The Logicom Cyprus Marathon is complemented by a half marathon, a 10km road race, a 5km family fun run and a ‘wine run’ which gives the opportunity to all kinds of runners and sports enthusiasts to run their favourite distance. Online registrations for the 22nd Logicom Cyprus Marathon will remain open till 31st January 2020.
Melbourne Marathon’s first race director and former Vice-President of AIMS Ted Paulin has passed away, aged 81.
The following edited tribute is taken from
Despite not officially being named race director for the first six years of his 16-year stint in the role Paulin carried the weight of the race on his shoulders. A succession of technical directors were responsible for course logistics but Paulin was the face of the event, looking after sponsors, elite runners, prizes and the media in his role as sponsorship, publicity and promotion director.

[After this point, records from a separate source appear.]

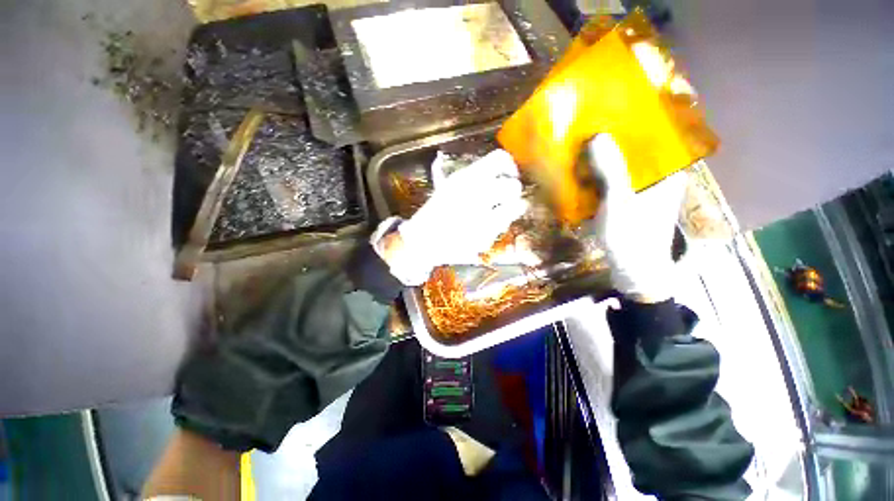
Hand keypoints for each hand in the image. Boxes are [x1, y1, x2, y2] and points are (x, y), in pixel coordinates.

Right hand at [377, 149, 527, 284]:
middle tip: (506, 194)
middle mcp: (477, 194)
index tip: (507, 172)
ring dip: (513, 206)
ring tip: (506, 209)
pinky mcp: (487, 236)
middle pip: (513, 184)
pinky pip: (505, 225)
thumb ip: (450, 174)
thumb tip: (442, 158)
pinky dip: (502, 223)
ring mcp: (483, 217)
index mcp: (465, 178)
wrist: (423, 242)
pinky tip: (494, 224)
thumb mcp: (441, 188)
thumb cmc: (432, 214)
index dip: (508, 164)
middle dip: (512, 188)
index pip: (499, 159)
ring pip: (516, 205)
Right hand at [588, 134, 686, 302]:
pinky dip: (600, 175)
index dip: (633, 121)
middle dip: (613, 139)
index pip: (654, 135)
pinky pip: (614, 180)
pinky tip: (584, 171)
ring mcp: (643, 190)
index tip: (610, 109)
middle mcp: (658, 177)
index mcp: (667, 172)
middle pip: (636, 149)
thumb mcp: (620, 203)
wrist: (634, 272)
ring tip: (582, 144)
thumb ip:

Paulin had played football in his early twenties before taking up running at age 26. He won a series of distance races, including the Victorian Professional Marathon title seven times. He eventually became president of the Victorian Cross Country League where he met Brian Dixon and that association led to him being contacted by Dixon in 1978 when the Melbourne Marathon idea was founded.
“At the time I worked for The [Melbourne] Age in advertising. I was called in by the Minister (Brian Dixon),” Paulin said when interviewed in 2012. “We set up an office at Olympic Park. The first year was chaotic. There was no signage except for the race banner and barely enough toilets and the train service was more than half an hour late. We got better. You had to. You always had complaints. You try and explain that if 6000 people want to urinate at the same time, then you are going to have a problem.’’
Paulin was 40 in 1978, but still a handy runner. He even made it to start line and ended up finishing eighth in 2:33.37. His passion for the race, which included a leading role in bringing out Bill Rodgers in 1982 and Juma Ikangaa in 1983, was eventually rewarded by Dixon in 1984 when he was given the title of executive director.
While Paulin fought many battles over the years, one of his biggest was trying to get the committee to increase the entry fee, which was $5 for the first three years and still just $17 in 1987. “The entry fee wasn’t enough and I couldn’t talk the committee around to raise it,’’ he said. “For example, I saw the (timing) chips in Berlin way back when they came out but we couldn’t afford them. We used hand-written cards for timing in those days. It was very old-fashioned stuff.’’
Paulin tried numerous things to stimulate the race after the initial boom. He expanded the events under the race umbrella to include a women’s 10km fun run and a half-marathon series and, once age limits were imposed, encouraged a shorter Marafun race for children. He came up with the idea of rewarding 10-year runners with membership to their own elite “Spartans” club which enjoyed great success with more than 1000 members.
He was responsible for Melbourne Marathon joining AIMS in the early years and was elected to the Board of Directors at the 3rd World Congress in 1985 and as Vice-President at the 7th World Congress in 1991. He made regular trips to overseas marathons and meetings which helped him with ideas and kept him in the loop with international athletes.
Dixon was voted out as race chairman just before the 1993 race and Paulin was ousted early in 1994. “He (Dixon) still believes that I’d knifed him, but I hadn’t,’’ Paulin said. “The two key figures were Derek Clayton and (finance director) Doug Bourne. I was at the 1996 AIMS Congress in Barcelona and when I came back I was put out on the spot by Clayton and Bourne. They just came to my office in Olympic Park and wanted me to go straight away because they thought I’d take everything with me. I never had a contract. It was always word of mouth with me. I think there was jealousy about my involvement with AIMS. As soon as I was gone, they pulled out of it.’’
Paulin kept running well into his seventies and ran a gardening business from his home called Tidy Ted’s.